== Provided entries ==
━━━━━━
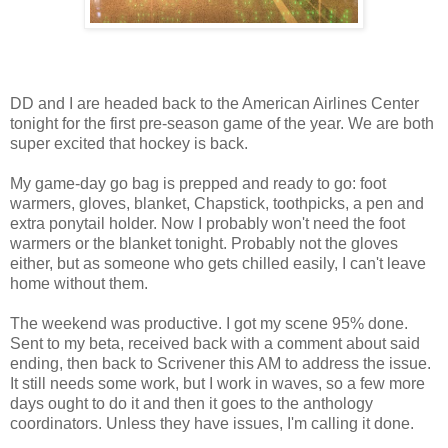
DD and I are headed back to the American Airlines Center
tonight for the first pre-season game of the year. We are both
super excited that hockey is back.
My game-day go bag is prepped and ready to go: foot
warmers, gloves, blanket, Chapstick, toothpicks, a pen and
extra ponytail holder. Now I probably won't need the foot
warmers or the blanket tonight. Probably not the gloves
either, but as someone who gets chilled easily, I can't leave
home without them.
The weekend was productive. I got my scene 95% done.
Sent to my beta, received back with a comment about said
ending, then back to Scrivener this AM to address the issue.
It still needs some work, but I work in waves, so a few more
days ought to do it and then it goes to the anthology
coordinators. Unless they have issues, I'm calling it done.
━━━━━━
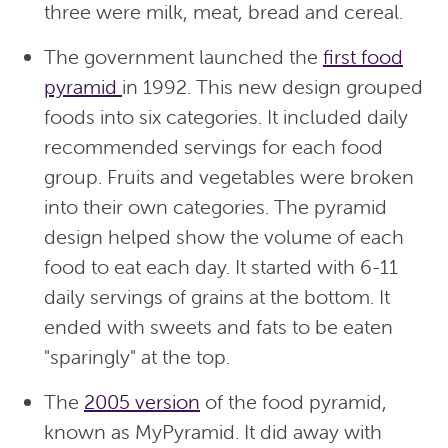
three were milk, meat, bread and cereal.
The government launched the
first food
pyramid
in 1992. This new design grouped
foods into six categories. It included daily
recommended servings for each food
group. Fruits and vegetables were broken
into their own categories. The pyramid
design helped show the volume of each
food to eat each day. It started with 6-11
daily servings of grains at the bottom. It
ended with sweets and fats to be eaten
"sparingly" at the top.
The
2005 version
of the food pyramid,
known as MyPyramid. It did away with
━━━━━━
== Assigned task ==
Bring together all lines in the records where the word "tonight" is found.

== Solution to the problem ==
tonight for the first pre-season game of the year. We are both
warmers or the blanket tonight. Probably not the gloves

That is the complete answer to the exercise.